Task goal:
Return all of the material that follows, keeping each line exactly as it is.

Source data:
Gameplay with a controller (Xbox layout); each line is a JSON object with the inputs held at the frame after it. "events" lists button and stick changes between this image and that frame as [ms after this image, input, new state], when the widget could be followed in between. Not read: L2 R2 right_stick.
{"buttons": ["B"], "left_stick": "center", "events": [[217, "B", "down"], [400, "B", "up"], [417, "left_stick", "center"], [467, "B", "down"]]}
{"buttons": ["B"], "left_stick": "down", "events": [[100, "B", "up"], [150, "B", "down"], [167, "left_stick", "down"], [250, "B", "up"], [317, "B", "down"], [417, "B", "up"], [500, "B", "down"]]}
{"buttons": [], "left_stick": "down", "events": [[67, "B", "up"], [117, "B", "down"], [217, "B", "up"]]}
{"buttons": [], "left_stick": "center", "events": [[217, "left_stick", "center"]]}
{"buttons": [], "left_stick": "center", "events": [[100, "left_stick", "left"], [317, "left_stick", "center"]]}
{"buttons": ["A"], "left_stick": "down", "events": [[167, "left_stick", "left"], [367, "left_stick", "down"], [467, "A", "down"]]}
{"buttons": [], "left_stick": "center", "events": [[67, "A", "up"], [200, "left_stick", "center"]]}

Answer below:
Gameplay with a controller (Xbox layout); each line is a JSON object with the inputs held at the frame after it. "events" lists button and stick changes between this image and that frame as [ms after this image, input, new state], when the widget could be followed in between. Not read: L2 R2 right_stick.
{"buttons": ["B"], "left_stick": "center", "events": [[217, "B", "down"], [400, "B", "up"], [417, "left_stick", "center"], [467, "B", "down"]]}
{"buttons": ["B"], "left_stick": "down", "events": [[100, "B", "up"], [150, "B", "down"], [167, "left_stick", "down"], [250, "B", "up"], [317, "B", "down"], [417, "B", "up"], [500, "B", "down"]]}
{"buttons": [], "left_stick": "down", "events": [[67, "B", "up"], [117, "B", "down"], [217, "B", "up"]]}
{"buttons": [], "left_stick": "center", "events": [[217, "left_stick", "center"]]}
{"buttons": [], "left_stick": "center", "events": [[100, "left_stick", "left"], [317, "left_stick", "center"]]}
{"buttons": ["A"], "left_stick": "down", "events": [[167, "left_stick", "left"], [367, "left_stick", "down"], [467, "A", "down"]]}
{"buttons": [], "left_stick": "center", "events": [[67, "A", "up"], [200, "left_stick", "center"]]}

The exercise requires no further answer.